The blue color of ordinary water is caused by its absorption of red light, possibly by its hydrogen bonds (Braun and Smirnov, 1993), but there haven't been many studies of the physical effects of red light on water itself. Since water absorbs much more strongly in the infrared wavelengths, there is a tendency to explain the benefits of sunlight by its infrared rays. Red and orange wavelengths penetrate tissue very effectively, because of their weaker absorption by water, allowing them to react with pigments in the cell, such as cytochrome oxidase, which is activated (or re-activated) by red light, increasing the production of ATP. This effect counteracts the toxic effects of ultraviolet light, but there are probably other mechanisms involved in the many beneficial effects of red light. 

Recent work by a group at the University of Ulm in Germany (Andrei Sommer, et al., 2011) has revealed an effect of red light (670 nm) on water that I think helps to explain some of its protective and restorative actions. Shining laser light onto layers of water adsorbed on a solid surface, they were able to show "a breathing-like volume expansion of the topmost sheets of water molecules." They explain this as the result of a stabilization of a more ordered state of the hydrogen bonds of the water. They are applying this to chemotherapy, since the expansion of water in the cell where much of the water is in adsorbed layers similar to their experimental set-up, alternating with its volume contraction as the light is pulsed, causes water to move in and out of the cell quickly, taking some of the drug with it. They have also proposed that degenerative changes in the connective tissues involve a loss of ordered water, and have experimented with light treatments to restore elasticity and flexibility. 

Since the water in cataracts is in a less ordered state than in the transparent lens, the re-ordering effect of red light could be valuable, and if the effects are the same as in their experiments with cancer cells, the increased volume of the re-ordered water would cause a movement of water out of the cataract, as it does in cancer cells in their experiment. And the known restorative effect of red light on oxidative production of ATP would almost certainly be helpful. 

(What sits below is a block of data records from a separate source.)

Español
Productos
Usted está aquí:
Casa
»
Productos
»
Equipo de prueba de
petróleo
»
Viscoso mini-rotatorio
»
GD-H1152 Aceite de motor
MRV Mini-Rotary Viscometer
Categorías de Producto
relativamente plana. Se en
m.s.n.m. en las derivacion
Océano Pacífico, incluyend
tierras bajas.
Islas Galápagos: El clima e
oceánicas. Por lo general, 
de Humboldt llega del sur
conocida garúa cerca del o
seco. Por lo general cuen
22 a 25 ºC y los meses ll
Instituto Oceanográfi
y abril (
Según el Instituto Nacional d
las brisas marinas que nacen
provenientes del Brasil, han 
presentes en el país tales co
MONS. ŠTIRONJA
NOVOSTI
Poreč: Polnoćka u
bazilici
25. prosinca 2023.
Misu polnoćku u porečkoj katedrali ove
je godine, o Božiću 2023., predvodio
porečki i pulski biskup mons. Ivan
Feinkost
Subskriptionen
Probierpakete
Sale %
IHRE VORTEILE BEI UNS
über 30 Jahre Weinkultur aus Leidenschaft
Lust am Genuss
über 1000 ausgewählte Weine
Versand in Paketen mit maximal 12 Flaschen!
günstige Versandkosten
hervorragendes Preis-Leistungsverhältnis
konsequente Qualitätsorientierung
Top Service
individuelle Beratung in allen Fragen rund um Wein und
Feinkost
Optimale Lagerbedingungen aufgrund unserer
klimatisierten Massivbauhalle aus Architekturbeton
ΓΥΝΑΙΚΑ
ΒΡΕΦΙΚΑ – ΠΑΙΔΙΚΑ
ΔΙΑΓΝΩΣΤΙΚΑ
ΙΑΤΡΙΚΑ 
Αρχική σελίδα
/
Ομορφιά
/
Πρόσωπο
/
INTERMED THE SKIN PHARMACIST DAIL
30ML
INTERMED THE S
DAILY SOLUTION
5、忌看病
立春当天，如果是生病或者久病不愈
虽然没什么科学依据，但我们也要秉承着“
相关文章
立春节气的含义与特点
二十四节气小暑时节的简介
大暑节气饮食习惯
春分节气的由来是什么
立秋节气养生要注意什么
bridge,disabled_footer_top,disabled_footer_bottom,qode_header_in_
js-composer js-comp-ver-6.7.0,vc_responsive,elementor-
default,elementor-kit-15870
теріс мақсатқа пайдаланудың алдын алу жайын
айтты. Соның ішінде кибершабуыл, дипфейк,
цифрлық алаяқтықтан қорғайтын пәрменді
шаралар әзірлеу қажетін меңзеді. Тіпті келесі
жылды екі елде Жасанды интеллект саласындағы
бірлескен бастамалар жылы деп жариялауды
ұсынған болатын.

Among the popular medical treatments that are likely to contribute to the development of cataract are glucocorticoids, and drugs that increase serotonin (Dietze and Tilgner, 1973; Korsakova and Sergeeva, 2010), and drugs that increase nitric oxide. Free fatty acids are toxic to the lens, which contains the enzymes for synthesizing prostaglandins and related promoters of inflammation; the products of lipid peroxidation are increased in people with cataracts. Endotoxin from the intestine increases the formation of nitric oxide, so it's essential to minimize intestinal inflammation. 

High altitude very strongly protects against cataracts (Brilliant, et al., 1983). Low oxygen tension itself protects the lens's clarity (Akoyev, et al., 2009), possibly by the protective effect of increased carbon dioxide against glycation of protein amino groups. Aspirin's known anticataract effect apparently involves a similar protection of crystallin against glycation, but aspirin has several other protective effects, including prevention of protein cross-linking, and the inhibition of the synthesis of nitric oxide and prostaglandins and other disruptive materials (Crabbe, 1998; Beachy, et al., 1987; Lonchampt, et al., 1983). Progesterone's inhibition of nitric oxide production is probably protective for the lens, paralleling its effects in other organs. Inhibitors of nitric oxide, such as aminoguanidine, are protective. Anticholinergics, including atropine, inhibit over-hydration of the lens and prevent cataracts caused by excessive cholinergic stimulation (e.g., Kaufman, et al., 1977). Caffeine, in animal experiments, prevents cataracts. Uric acid, which inhibits nitric oxide formation, is reduced in people with cataracts. The factors that prevent or promote other degenerative diseases are similarly protective or harmful for the lens.